» What is needed
Reproduce exactly the line with "text [118, 1297, 1122, 1632]" and the lines after it. Stop at the last line of the data and include nothing else.

» Supplied data
┄┄┄┄┄┄┄┄┄┄

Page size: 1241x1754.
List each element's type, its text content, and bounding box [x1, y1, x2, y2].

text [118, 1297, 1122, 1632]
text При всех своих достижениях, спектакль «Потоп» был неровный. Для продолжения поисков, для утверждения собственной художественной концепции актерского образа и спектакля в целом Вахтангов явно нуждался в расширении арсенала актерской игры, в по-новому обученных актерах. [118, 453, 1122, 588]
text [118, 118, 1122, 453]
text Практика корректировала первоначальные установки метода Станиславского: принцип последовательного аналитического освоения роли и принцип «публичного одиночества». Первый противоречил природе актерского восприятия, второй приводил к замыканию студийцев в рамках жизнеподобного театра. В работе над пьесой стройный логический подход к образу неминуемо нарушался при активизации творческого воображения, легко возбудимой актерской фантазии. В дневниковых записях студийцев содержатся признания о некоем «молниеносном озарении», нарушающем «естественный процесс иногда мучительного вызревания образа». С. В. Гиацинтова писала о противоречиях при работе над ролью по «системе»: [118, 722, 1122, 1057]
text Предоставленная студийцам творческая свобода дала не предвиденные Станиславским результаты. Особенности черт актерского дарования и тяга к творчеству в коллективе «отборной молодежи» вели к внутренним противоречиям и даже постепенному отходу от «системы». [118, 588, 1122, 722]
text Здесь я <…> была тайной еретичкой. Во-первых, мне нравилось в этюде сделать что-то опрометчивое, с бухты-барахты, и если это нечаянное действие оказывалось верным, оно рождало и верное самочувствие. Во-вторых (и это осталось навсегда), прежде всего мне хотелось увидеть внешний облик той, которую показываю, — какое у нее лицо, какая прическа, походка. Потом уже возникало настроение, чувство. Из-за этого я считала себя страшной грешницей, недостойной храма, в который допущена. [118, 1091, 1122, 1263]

┄┄┄┄┄┄┄┄┄┄

» Exercise output
text [118, 1297, 1122, 1632]
text При всех своих достижениях, спектакль «Потоп» был неровный. Для продолжения поисков, для утверждения собственной художественной концепции актерского образа и спектакля в целом Вахтангов явно нуждался в расширении арсенала актерской игры, в по-новому обученных актерах. [118, 453, 1122, 588]
text [118, 118, 1122, 453]
text Практика корректировала первоначальные установки метода Станиславского: принцип последовательного аналитического освоения роли и принцип «публичного одиночества». Первый противоречил природе актерского восприятия, второй приводил к замыканию студийцев в рамках жизнеподобного театра. В работе над пьесой стройный логический подход к образу неминуемо нарушался при активизации творческого воображения, легко возбудимой актерской фантазии. В дневниковых записях студийцев содержатся признания о некоем «молниеносном озарении», нарушающем «естественный процесс иногда мучительного вызревания образа». С. В. Гиацинтова писала о противоречиях при работе над ролью по «системе»: [118, 722, 1122, 1057]
text Предоставленная студийцам творческая свобода дала не предвиденные Станиславским результаты. Особенности черт актерского дарования и тяга к творчеству в коллективе «отборной молодежи» вели к внутренним противоречиям и даже постепенному отходу от «системы». [118, 588, 1122, 722]
text Здесь я <…> была тайной еретичкой. Во-первых, мне нравилось в этюде сделать что-то опрометчивое, с бухты-барахты, и если это нечаянное действие оказывалось верным, оно рождало и верное самочувствие. Во-вторых (и это осталось навсегда), прежде всего мне хотелось увидеть внешний облик той, которую показываю, — какое у нее лицо, какая прическа, походка. Потом уже возникало настроение, чувство. Из-за этого я считала себя страшной грешницей, недостойной храма, в который допущена. [118, 1091, 1122, 1263]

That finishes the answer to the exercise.